Lockheed sketches out a partial outlook along with the complications
The world's largest defense company believes it knows when growth will return even while facing several unknowns.
Talent headwinds, dysfunctions in supply chains and inflation have certainly taken up a lot of attention and space in our coverage of the government market.
Yet they remain significant as factors in how companies plan for the future and articulate how they go about their strategies, particularly the publicly traded firms and the way they talk about themselves to investors.
During Lockheed Martin's third quarter earnings call Tuesday, CEO Jim Taiclet acknowledged the unknown of what supply chains will look like in 2023 as one of three big-picture issues "we just don't have clarity on."
"If there's another COVID spike in the winter like there was last time, we're going to have effects in our supply chain," Taiclet said.
A second unknown Taiclet mentioned is what the defense budget will look like in January. That is the same month Lockheed reports its fourth quarter and full-year results for 2022, plus gives an initial financial outlook for 2023.
Knowing the defense budget's general status will also help answer this third unknown Taiclet cited, which is not unique to Lockheed itself:
"Along with that (budget), what's the status of the major orders and contracts that get put into that budget because as you're again pointing out, what's the mix of the budget increase going to be as far as what the contracts and orders come from that," he said.
Lockheed already sees 2023 as one of flattish sales compared to how it sees this year ending at $65.25 billion, which represents a nearly 2-percent decline from that recorded in 2021.

----

Aim of the exercise
Extend the article on Lockheed Martin's outlook, starting after its last sentence. The records below the text come from a separate source.

----

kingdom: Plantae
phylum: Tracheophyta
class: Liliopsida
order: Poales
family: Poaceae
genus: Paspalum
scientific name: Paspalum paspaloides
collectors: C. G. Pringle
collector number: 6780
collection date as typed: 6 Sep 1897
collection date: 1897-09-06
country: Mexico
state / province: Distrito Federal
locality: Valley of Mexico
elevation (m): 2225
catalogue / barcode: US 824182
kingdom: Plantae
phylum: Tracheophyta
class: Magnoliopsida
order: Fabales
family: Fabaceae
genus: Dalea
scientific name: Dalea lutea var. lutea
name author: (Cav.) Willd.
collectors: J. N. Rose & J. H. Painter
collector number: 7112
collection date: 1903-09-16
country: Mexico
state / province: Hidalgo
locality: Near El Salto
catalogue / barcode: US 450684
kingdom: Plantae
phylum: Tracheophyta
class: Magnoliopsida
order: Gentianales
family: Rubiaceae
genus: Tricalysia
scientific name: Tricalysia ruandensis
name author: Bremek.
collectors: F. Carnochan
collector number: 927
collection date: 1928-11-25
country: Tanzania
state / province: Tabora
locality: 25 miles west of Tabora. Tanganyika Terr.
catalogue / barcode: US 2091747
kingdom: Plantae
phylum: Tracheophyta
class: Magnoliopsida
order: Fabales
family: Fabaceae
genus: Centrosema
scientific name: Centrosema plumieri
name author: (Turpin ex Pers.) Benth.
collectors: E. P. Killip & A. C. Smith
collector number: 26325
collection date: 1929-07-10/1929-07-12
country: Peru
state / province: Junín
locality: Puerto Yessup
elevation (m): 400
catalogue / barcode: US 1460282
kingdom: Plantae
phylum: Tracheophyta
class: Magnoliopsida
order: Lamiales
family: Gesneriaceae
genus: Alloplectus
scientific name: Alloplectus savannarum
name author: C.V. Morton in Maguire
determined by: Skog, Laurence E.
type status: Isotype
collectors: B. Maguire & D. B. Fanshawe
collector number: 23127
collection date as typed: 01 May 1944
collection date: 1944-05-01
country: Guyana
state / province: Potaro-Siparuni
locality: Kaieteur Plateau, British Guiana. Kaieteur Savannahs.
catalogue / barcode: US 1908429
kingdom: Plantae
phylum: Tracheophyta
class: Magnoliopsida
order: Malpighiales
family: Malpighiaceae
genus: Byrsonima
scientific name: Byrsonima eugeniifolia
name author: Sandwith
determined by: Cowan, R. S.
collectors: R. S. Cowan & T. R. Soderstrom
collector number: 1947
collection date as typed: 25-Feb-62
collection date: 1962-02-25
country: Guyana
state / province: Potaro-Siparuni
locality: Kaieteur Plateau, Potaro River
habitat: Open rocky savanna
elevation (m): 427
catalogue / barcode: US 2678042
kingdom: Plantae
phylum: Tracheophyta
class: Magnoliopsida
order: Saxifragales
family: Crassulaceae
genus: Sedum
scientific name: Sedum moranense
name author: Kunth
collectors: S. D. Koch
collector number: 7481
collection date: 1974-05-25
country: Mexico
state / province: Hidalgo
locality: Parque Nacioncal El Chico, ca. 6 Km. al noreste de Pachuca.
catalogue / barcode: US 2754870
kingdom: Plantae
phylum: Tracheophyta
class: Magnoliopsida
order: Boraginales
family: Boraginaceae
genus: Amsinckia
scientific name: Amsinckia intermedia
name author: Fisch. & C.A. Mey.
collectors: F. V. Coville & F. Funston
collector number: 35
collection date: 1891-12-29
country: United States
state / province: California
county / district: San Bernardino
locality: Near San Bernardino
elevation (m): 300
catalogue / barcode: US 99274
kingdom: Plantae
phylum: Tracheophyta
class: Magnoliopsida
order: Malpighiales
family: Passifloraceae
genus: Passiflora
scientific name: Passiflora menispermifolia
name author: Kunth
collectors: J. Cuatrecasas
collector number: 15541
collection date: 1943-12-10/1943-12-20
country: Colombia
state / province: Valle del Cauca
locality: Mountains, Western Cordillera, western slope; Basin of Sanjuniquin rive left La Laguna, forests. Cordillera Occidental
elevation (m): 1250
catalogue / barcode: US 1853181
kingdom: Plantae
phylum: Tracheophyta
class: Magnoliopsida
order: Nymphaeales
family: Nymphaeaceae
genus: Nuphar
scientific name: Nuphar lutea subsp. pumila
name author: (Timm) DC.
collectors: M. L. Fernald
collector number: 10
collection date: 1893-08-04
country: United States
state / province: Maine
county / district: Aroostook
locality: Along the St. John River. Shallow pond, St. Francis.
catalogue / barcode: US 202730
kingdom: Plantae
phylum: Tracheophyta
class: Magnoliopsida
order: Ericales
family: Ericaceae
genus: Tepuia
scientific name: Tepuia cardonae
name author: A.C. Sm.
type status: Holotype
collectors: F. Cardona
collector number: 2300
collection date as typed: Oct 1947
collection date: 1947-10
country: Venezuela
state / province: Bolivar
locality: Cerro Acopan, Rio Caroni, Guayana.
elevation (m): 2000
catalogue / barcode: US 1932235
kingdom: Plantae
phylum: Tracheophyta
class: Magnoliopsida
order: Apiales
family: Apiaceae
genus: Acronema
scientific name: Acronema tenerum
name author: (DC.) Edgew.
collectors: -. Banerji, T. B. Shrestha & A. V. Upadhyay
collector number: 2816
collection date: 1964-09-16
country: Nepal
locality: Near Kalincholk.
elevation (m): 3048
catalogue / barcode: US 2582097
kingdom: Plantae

----

Reply to the exercise
In looking at those figures: consider that substantially all publicly-traded companies tend to not tip their hand that much on how they see next year looking on the financial performance front when the current year has one quarter to go.
But there are some occasions when they will at least give some parameters on their outlook, as Lockheed has done in this instance.
The world's largest company also has painted a picture of how inflation is impacting its operational cadence and in turn the financial aspects.
During the call Tuesday, Chief Financial Officer Jay Malave connected inflation to what Lockheed sees on its labor front and in the supply chain.
Given that 60% of Lockheed's business is fixed-price, Malave said much of its contracting action and implementation to manage the risk revolves around supply chain management.
That means for "whatever duration of time that we commit in our contract with our customer, we have the same commitment to our supply chain to us over that same period of time," Malave said. "In many of those cases, we don't bear that risk either."
Work to pursue and compete for future programs are where inflation apparently becomes much more prominent, however.
"We are seeing different changes both on the labor side and in supply chain, and it does have an impact really going forward on bid and proposals," Malave said. "It's something that we have to keep in front of us, and we're having dialogues with the customer."
Economic price adjustments to contracts with the Defense Department have been difficult to obtain even with the Pentagon's slight shift in policy about how those work, Malave added. (See below for an interview with Malave on CNBC.)
One broad category of knowns for Lockheed remains this piece Taiclet has spoken of since he became CEO two years ago: get more small and midsized companies into the overall defense ecosystem by investing in and partnering them.
The Lockheed Martin Ventures fund's size doubled to $400 million over the summer in a move aimed at giving more resources for backing startup technologies whose offerings are of promise to Lockheed's customers and the companies itself.
For the partnership aspect, Taiclet said Lockheed has created a new initiative called "LM Evolve" for what he described below in the form of a question:
"How do we do joint ventures or commercial alliances with midsized companies, co-invest... there on the commercial side, or the defense industrial base side, or space industry in ways that we can take that outside of our rate structure and manage it and fund it in a different, more creative way?"